We tested the possibility that the point mutation may have resulted from a PCR error. Besides including a DNA polymerase with proofreading activity to our PCR, we tested the reproducibility of our findings in repeated experiments involving a single PCR round and different primer combinations. In all instances, we confirmed the presence of the C-T point mutation of the KBM5-STI^R1.0 cells and absence of any nucleotide change involving the ATP-binding pocket coding sequence in the parental cells. No other mutations, recently reported in patients clinically resistant to STI571 (5, 6, 7, 8, 9, 10), were identified in KBM5 parental or any STI571-resistant KBM5 sublines. Interestingly, growth of KBM5-STI^R1.0 cells and two clonally derived sublines in the absence of STI571 for 25 passages resulted in a partial reversal of resistance (Fig. 1). Additional studies will be required to explain such partial reversal of the STI571 resistance and to assess biological significance of this mutation, occurring in a fraction of amplified BCR/ABL genes in resistant cells, and the role of this mutation in the STI571-resistant phenotype.

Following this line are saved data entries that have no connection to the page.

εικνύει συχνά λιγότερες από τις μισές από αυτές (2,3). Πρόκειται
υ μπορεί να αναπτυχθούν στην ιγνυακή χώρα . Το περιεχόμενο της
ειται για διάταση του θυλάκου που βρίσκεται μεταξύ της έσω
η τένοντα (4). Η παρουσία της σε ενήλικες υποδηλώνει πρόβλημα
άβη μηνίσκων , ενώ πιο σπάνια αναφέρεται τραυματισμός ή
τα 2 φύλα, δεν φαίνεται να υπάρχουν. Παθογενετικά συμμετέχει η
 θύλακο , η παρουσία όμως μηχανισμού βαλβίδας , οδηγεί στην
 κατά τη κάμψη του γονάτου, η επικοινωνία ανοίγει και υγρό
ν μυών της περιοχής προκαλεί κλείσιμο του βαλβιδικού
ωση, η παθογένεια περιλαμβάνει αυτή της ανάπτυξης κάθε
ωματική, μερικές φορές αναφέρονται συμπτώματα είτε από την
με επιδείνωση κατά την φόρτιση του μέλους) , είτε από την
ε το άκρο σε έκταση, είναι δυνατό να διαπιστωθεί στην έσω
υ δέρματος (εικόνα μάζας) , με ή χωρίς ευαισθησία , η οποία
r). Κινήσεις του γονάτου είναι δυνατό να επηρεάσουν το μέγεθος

In summary, systematic analysis of the DNA sequence in the region corresponding to the ATP-binding pocket of the kinase domain of the BCR/ABL gene identified a single nucleotide substitution C-T at ABL position 944 that results in the T315I mutation reported in a proportion of STI571-resistant CML patients (4). The analysis of gDNA and cDNA yielded results documenting that each clonogenic cell contains both wild-type- and mutated BCR/ABL copies and transcripts.

We thank Dr. Hui Lin and Dr. Ralph Arlinghaus (M. D. Anderson Cancer Center, TX) for initial advice and for providing us with the positive control for DdeI digests of mutant BCR/ABL and some of the primers. We also thank Dr. Arlinghaus for advice and critical review of this manuscript. We thank Li Dong for technical assistance with the initial parts of the study.